Tuesday evening the City Council responded to public requests for two studies into the Laguna Residents First (LRF) ballot initiative. If LRF’s initiative is approved in November, it would call for the public to vote before various kinds of developments can be approved. The request was to provide an economic impact analysis on the City if the initiative were to pass as well as recommendations to better achieve constraints on unwanted developments. The concern expressed by many has been that while the LRF ballot initiative is constructive in calling out developments that should be constrained it accidentally goes much too far and puts handcuffs on “good” projects. By doing so it creates a lack of predictability for those willing to invest in Laguna thereby creating an embargo on needed improvements to our aging commercial real estate stock as well as apartments. The growing seedy appearance of our town would accelerate if the ballot initiative is approved.
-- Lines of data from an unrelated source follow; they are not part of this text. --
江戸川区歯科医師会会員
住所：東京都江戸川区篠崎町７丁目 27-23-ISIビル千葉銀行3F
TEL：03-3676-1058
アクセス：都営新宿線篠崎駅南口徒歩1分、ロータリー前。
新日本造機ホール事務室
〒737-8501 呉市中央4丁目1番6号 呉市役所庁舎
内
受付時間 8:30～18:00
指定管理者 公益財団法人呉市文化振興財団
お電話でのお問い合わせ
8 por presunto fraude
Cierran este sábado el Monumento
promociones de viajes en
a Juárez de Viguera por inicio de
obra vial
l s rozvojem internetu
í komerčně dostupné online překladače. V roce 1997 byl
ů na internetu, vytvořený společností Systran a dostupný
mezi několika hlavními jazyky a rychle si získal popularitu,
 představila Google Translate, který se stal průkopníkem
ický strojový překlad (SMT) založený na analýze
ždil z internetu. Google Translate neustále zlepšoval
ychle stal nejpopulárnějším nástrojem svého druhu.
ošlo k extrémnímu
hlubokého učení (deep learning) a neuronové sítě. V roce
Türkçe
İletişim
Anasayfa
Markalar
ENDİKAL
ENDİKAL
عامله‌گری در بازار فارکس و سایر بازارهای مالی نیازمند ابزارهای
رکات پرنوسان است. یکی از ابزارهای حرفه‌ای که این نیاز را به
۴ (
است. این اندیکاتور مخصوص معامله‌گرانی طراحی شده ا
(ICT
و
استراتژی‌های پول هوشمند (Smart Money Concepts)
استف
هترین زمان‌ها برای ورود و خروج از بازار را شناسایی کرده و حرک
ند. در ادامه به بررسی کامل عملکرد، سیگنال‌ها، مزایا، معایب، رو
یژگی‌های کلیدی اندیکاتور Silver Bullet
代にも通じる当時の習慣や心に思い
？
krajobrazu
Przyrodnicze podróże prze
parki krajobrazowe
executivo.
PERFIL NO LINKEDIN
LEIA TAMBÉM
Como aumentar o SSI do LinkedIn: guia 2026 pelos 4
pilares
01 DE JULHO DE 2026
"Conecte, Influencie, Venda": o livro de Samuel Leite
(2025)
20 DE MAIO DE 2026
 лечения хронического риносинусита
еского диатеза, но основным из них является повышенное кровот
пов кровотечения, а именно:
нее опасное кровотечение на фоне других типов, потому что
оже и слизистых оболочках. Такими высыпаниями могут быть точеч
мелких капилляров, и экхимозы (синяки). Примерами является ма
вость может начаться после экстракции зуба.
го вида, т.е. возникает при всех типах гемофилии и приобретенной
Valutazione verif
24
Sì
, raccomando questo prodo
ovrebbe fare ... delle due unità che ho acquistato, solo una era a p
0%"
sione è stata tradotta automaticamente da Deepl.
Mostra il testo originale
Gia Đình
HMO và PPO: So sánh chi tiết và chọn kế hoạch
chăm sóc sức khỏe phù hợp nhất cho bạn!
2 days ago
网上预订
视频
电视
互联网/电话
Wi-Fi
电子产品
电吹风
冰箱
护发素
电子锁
The initial response Tuesday evening from LRF proponents is criticism of both studies. It’s somewhat understandable because people are passionate about their LRF initiative. But I’m an optimist. My hope is that proponents will declare victory by celebrating that their work produced a focus on what it is in Laguna that we want to protect and avoid and that the City Council is prepared to address methods for better ensuring this.
We have months to either create an alternative ballot initiative that avoids the current one’s pitfalls as well as consider modifications to the City’s codes that apply to project approvals. My hope is that the passion behind LRF can be re-channeled to best address how to have desired development be promoted and undesired blocked. This should not be a win/lose moment. The LRF proponents did not lose on Tuesday evening by hearing the pitfalls of the initiative. Their goal should be assuring sound development regardless of how this is achieved.
Finally, for those who signed the ballot initiative without knowing all of the detail that’s baked in the document, by signing it you raised the visibility of important issues. You’re totally able to pivot to working together to support a better and more feasible solution. Your signature doesn’t mean you need to continue supporting it as flaws are highlighted nor that you need to vote for it this fall.